Being bipedal (two-footed) dinosaurs, pachycephalosaurs possessed thick skulls, flattened bodies, and tails surrounded by various bony rods. The Pachycephalosaurus, a very large animal more than 15 feet long, had a skull that was capped by a rounded dome of solid bone. It is likely that the males possessed the thickest domes for butting heads during mating contests and herd dominance. Today eroded pachycephalosaur domes are often found in stream deposits.
The 4-footed ceratopsians, or horned dinosaurs, possessed a saddle-shaped bony frill that extended from the skull over the neck, and typically bore horns over the nose and eyes. The most popular and well-known, the Triceratops, could reach lengths of over 26 feet and often weighed over 12 metric tons. Serving two purposes, their frill protected the vulnerable neck, and, containing a network of blood vessels on its undersurface, it was used to radiate excess heat. It is widely believed that ceratopsians lived in herds, due to the large accumulations of fossil bones found together.
How Dinosaurs Get Their Names
Pachycephalosaurus. Dromiceiomimus. Compsognathus. Indeed, many dinosaur names are strange and difficult to pronounce. Why is that?

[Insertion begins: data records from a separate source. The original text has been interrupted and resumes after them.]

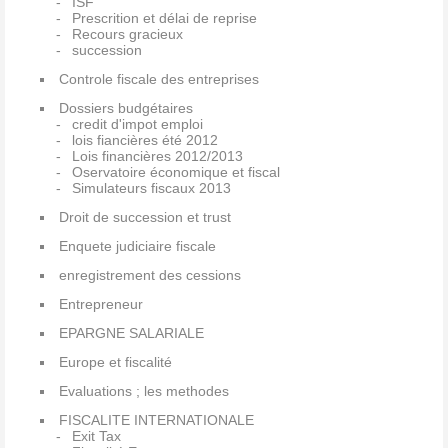
ISF
Prescrition et délai de reprise
Recours gracieux
succession
Controle fiscale des entreprises
Dossiers budgétaires
credit d'impot emploi
lois fiancières été 2012
Lois financières 2012/2013
Oservatoire économique et fiscal
Simulateurs fiscaux 2013
Droit de succession et trust
Enquete judiciaire fiscale
enregistrement des cessions
Entrepreneur
EPARGNE SALARIALE
Europe et fiscalité
Evaluations ; les methodes
FISCALITE INTERNATIONALE
Exit Tax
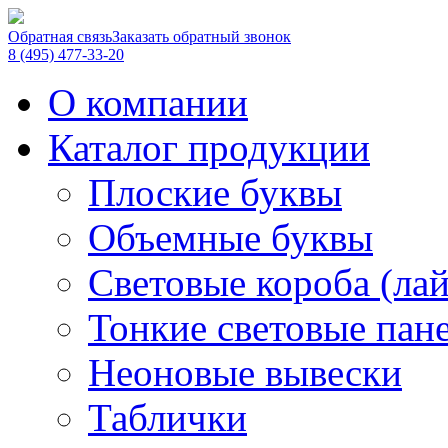
Обратная связь
Заказать обратный звонок
8 (495) 477-33-20
О компании
Каталог продукции
Плоские буквы
Объемные буквы
Световые короба (ла
Тонкие световые пан
Неоновые вывески
Таблички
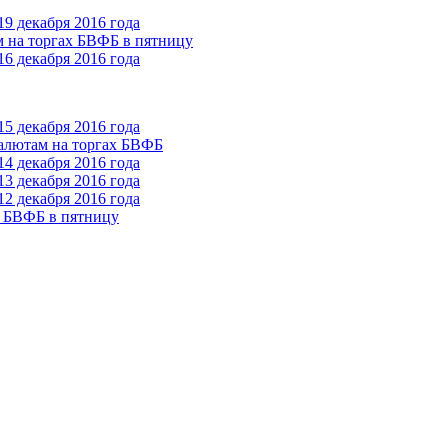
9 декабря 2016 года
м на торгах БВФБ в пятницу
6 декабря 2016 года
5 декабря 2016 года
валютам на торгах БВФБ
4 декабря 2016 года
3 декабря 2016 года
2 декабря 2016 года
х БВФБ в пятницу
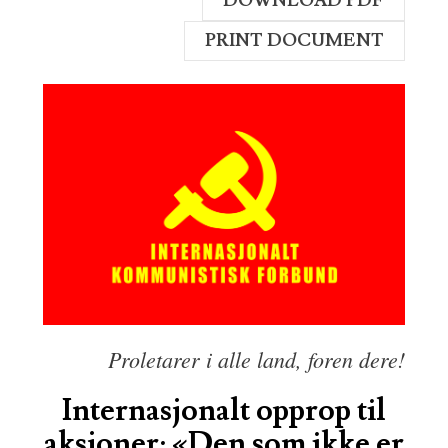
DOWNLOAD PDF
PRINT DOCUMENT
Proletarer i alle land, foren dere!
Internasjonalt opprop til
aksjoner: «Den som ikke er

A person who discovers a new kind of dinosaur is entitled to name it. In most cases, of course, that person is a scientist. Scientists all over the world years ago agreed that any kind of newly discovered animal, whether living or extinct, must be given a scientific name. The name is usually made up from words taken from Greek or Latin, languages with which most scientists are familiar. Thus a newly discovered dinosaur gets a name that scientists can understand, regardless of what language they speak.
The name usually tells something about the dinosaur. For example, when one scientist discovered a dinosaur that had a large, curved, sharp claw on each hind foot, he named it Deinonychus (dy noh NIHK uhs), or "terrible claw." Or, the name may simply tell where the fossil was found. A dinosaur whose skeleton was found in Shantung, China, was name Shantungosaurus (shan tuhng uh SAWR uhs), or "Shantung lizard."
Every dinosaur gets two names - a genus name and a species name. A genus name tells what kind of dinosaur it is, such as a Triceratops (try SEHR uh tahps), or "three-horned face." But there are often several kinds of just slightly different creatures in any genus group, and these are called species. So, each species gets a name that identifies it. Thus, the biggest kind of Triceratops is named Triceratops horridus, or "dreadful three-horned face," while another species is named Triceratops eurycephalus (yur ee SEHF uh luhs), or "broad-headed three-horned face."
A person who discovers a new species of dinosaur can also use someone's last name as the dinosaur's species name. The scientists who gave Iguanodon its species name, called it Iguanodon mantelli, meaning "Mantell's iguana-tooth." He gave it this species name to honor Gideon and Mary Ann Mantell, who found the first Iguanodon fossils. Last names have also been used as genus names for dinosaurs. One dinosaur is called Lambeosaurus (lam bee uh SAWR uhs), or "Lambe's lizard," after Lawrence Lambe, who helped discover several kinds of dinosaurs.
Dinosaur names can get changed, and many have. This usually happens when a person finds what they think is a new dinosaur and gives it a new name. Later, it turns out to be a known dinosaur. When Hylaeosaurus was named, scientists weren't sure what kind of dinosaur it was. Some years later, an armored dinosaur was found and named Polacanthus (pahl uh KAN thuhs), or "many thorns." But, long afterwards, more Hylaeosaurus fossils were found, and it turned out that Hylaeosaurus and Polacanthus was dropped. The older name, Hylaeosaurus, is now the official name for that kind of dinosaur.
Although much more could be written on the subject, this is a general overview of dinosaurs as we classify them.